It was subsequently reported that Israel had purposely provided weapons to the Serbs during the Bosnian War, possibly due to the pro-Serbian bias of the government of the time, or possibly in exchange for the Sarajevo Jewish community to make aliyah to Israel. It has been alleged that the Israeli intelligence service, Mossad, was responsible for providing Serbian groups with arms.

Criticism of 1999 NATO bombing 

Israel refused to support the 1999 NATO bombing of Yugoslavia, leading to admonishment from the United States. Ariel Sharon criticised NATO's bombing as an act of "brutal interventionism". In the first detailed Israeli response to the NATO campaign against Belgrade, Sharon said both Serbia and Kosovo have been victims of violence. He said prior to the current Yugoslav campaign against Kosovo Albanians, Serbians were the targets of attacks in the Kosovo province. "Israel has a clear policy. We are against aggressive actions. We are against hurting innocent people. I hope that the sides will return to the negotiating table as soon as possible." During the crisis, Elyakim Haetzni said the Serbs should be the first to receive Israeli aid. "They are our traditional friends," he told Israel Radio." It was suggested that Sharon may have supported the Yugoslav position because of the Serbian people's history of saving Jews during the Holocaust. On Sharon's death, Serbian minister Aleksandar Vulin stated: The Serbian people will remember Sharon for opposing the 1999 NATO bombing campaign against the former Yugoslavia and advocating respect for sovereignty of other nations and a policy of not interfering with their internal affairs.  It was suggested that Israel's pro-Serbian position may have been a result of Serbs saving Jews during the Holocaust, personal memories of which were still present among many older Israeli politicians serving in government at the time such as Tommy Lapid.

- _TASK ITEM A_:
Can you print the rows from the line with "SD NEGERI 1 KASEMBON" up to and including the line with "Reading left to right, read"?
The passage on Israel and Serbia has no connection to the rows.

Recorded data:
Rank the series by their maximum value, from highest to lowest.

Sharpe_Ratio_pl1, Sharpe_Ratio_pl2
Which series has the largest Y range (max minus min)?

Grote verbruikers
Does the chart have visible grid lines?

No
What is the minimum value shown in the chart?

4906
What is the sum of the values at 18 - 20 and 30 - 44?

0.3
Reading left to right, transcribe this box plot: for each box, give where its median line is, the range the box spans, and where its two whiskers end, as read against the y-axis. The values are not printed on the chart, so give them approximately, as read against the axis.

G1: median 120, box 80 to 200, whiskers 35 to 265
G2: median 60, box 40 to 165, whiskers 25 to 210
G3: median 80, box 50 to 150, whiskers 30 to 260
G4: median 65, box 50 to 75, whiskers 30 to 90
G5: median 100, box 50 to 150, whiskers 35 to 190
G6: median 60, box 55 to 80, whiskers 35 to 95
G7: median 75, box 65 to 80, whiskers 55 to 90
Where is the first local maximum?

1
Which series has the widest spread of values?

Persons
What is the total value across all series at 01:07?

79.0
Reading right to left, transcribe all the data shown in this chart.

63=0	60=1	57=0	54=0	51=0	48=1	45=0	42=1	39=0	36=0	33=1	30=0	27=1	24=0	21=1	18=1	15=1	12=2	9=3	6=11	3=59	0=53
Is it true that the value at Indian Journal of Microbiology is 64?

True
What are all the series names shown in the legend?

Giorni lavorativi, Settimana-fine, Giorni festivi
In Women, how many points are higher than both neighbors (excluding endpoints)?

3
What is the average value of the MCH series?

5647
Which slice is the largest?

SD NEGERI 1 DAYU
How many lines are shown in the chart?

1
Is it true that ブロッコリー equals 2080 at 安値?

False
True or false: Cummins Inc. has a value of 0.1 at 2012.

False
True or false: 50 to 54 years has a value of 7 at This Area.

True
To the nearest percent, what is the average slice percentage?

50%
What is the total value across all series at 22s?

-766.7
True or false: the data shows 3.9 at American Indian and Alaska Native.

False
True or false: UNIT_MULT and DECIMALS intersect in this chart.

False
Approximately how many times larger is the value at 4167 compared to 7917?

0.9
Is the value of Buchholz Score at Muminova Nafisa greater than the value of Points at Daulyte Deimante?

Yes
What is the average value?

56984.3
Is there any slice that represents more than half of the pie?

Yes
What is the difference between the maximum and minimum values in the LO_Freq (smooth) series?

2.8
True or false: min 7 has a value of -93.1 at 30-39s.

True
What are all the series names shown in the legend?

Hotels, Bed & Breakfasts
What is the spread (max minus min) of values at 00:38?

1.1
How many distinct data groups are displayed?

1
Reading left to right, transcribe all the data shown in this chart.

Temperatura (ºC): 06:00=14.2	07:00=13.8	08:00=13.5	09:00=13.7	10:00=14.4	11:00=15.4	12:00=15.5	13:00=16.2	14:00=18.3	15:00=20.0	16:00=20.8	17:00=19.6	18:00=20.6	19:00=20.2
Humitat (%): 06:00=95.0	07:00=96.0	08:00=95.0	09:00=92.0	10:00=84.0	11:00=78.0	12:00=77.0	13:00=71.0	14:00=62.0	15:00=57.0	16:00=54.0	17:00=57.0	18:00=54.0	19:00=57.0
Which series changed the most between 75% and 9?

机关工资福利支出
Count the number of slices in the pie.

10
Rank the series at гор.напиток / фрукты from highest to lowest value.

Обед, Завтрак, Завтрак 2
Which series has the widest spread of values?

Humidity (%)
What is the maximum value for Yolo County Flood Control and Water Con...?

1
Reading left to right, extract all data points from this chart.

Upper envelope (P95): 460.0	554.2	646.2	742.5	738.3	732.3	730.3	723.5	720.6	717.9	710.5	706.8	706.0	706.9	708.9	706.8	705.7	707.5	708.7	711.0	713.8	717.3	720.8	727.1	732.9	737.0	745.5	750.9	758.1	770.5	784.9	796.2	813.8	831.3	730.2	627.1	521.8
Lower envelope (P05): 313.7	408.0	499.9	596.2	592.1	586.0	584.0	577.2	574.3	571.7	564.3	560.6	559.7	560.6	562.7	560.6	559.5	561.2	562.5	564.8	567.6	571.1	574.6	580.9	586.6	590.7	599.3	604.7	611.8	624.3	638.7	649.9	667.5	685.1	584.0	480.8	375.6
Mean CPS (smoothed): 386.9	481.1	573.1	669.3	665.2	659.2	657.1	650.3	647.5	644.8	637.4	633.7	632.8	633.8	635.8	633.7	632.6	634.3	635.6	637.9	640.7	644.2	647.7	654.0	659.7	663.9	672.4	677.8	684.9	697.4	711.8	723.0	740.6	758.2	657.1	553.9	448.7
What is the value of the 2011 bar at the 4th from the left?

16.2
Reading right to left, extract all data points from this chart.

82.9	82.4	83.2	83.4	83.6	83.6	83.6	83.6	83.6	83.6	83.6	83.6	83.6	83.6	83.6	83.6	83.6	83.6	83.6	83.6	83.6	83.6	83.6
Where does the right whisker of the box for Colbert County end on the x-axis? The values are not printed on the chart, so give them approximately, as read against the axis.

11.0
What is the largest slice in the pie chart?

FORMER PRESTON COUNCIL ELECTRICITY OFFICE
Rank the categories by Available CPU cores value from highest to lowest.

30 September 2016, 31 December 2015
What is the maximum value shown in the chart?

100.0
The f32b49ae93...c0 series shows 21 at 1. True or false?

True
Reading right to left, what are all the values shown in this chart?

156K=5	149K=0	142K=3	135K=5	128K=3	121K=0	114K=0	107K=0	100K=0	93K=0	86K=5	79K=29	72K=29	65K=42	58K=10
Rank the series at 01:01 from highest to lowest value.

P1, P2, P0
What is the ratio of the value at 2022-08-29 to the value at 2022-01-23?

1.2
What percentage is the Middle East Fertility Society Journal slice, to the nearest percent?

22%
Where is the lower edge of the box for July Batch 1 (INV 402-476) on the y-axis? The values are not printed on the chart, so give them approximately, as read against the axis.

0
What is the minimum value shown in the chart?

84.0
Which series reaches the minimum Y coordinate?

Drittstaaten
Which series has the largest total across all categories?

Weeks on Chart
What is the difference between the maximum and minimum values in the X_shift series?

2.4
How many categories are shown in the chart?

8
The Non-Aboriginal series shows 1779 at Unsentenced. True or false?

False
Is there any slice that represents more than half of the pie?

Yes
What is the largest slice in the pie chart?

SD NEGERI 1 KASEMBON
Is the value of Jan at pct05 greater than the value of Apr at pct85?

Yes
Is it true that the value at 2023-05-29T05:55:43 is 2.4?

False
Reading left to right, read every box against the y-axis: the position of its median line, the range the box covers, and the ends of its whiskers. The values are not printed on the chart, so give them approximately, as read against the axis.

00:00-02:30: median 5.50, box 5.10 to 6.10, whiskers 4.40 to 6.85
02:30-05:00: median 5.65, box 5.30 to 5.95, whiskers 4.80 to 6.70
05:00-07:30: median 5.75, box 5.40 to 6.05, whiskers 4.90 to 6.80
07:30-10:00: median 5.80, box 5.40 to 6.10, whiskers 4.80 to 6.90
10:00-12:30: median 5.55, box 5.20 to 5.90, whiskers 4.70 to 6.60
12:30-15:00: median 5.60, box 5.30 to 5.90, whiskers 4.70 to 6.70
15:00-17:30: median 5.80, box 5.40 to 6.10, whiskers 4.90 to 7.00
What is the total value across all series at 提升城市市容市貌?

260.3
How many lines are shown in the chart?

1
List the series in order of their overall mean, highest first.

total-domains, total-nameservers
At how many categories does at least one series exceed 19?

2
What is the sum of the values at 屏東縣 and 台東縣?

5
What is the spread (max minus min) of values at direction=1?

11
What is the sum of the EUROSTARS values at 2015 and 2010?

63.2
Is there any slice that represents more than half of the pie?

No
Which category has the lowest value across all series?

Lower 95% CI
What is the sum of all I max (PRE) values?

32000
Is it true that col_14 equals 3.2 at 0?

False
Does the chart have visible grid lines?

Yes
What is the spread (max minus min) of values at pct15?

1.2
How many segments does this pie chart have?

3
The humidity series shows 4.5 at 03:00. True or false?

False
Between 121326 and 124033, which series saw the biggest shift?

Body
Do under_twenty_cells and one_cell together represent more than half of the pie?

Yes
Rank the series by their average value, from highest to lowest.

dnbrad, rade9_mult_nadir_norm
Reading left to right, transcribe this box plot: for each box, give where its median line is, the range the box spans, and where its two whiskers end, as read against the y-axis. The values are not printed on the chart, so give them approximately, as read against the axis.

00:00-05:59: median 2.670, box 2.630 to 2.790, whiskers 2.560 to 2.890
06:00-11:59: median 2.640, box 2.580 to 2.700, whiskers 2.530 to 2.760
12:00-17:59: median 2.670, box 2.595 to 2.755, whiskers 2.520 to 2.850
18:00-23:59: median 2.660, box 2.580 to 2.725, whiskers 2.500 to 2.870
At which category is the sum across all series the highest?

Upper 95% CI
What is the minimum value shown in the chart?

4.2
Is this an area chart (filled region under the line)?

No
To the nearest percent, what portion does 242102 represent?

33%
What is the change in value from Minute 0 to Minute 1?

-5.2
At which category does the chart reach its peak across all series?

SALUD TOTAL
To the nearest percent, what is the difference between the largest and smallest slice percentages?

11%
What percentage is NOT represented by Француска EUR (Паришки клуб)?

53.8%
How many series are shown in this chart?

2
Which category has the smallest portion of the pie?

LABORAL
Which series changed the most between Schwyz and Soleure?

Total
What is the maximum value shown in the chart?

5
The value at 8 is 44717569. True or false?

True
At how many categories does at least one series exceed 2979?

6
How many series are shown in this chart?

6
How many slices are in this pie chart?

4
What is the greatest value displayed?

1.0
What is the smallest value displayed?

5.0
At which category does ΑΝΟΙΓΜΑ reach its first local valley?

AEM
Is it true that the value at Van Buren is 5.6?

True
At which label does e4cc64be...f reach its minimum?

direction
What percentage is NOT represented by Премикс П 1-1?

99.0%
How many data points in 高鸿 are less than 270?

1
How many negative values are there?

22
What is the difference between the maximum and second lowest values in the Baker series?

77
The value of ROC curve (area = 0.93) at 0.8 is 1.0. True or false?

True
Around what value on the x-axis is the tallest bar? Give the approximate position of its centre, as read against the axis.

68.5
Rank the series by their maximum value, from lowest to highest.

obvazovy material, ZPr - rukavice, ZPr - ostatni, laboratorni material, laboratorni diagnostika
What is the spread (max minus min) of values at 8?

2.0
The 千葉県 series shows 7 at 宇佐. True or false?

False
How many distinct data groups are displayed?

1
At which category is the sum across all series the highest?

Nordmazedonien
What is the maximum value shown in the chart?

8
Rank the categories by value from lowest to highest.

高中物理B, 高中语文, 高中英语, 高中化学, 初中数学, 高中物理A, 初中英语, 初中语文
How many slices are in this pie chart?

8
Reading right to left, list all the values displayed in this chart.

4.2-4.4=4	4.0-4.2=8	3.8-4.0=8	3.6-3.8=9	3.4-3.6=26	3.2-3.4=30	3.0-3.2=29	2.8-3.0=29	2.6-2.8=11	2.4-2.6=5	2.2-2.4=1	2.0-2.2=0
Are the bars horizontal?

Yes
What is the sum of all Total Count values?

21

- _TASK ITEM B_:
Will you output the passage on Israel and Serbia in full, word for word?

- _OUTPUT A_:
SD NEGERI 1 KASEMBON
Is the value of Jan at pct05 greater than the value of Apr at pct85?

Yes
Is it true that the value at 2023-05-29T05:55:43 is 2.4?

False
Reading left to right, read every box against the y-axis: the position of its median line, the range the box covers, and the ends of its whiskers. The values are not printed on the chart, so give them approximately, as read against the axis.

- _OUTPUT B_:
It was subsequently reported that Israel had purposely provided weapons to the Serbs during the Bosnian War, possibly due to the pro-Serbian bias of the government of the time, or possibly in exchange for the Sarajevo Jewish community to make aliyah to Israel. It has been alleged that the Israeli intelligence service, Mossad, was responsible for providing Serbian groups with arms.

Criticism of 1999 NATO bombing 

Israel refused to support the 1999 NATO bombing of Yugoslavia, leading to admonishment from the United States. Ariel Sharon criticised NATO's bombing as an act of "brutal interventionism". In the first detailed Israeli response to the NATO campaign against Belgrade, Sharon said both Serbia and Kosovo have been victims of violence. He said prior to the current Yugoslav campaign against Kosovo Albanians, Serbians were the targets of attacks in the Kosovo province. "Israel has a clear policy. We are against aggressive actions. We are against hurting innocent people. I hope that the sides will return to the negotiating table as soon as possible." During the crisis, Elyakim Haetzni said the Serbs should be the first to receive Israeli aid. "They are our traditional friends," he told Israel Radio." It was suggested that Sharon may have supported the Yugoslav position because of the Serbian people's history of saving Jews during the Holocaust. On Sharon's death, Serbian minister Aleksandar Vulin stated: The Serbian people will remember Sharon for opposing the 1999 NATO bombing campaign against the former Yugoslavia and advocating respect for sovereignty of other nations and a policy of not interfering with their internal affairs.  It was suggested that Israel's pro-Serbian position may have been a result of Serbs saving Jews during the Holocaust, personal memories of which were still present among many older Israeli politicians serving in government at the time such as Tommy Lapid.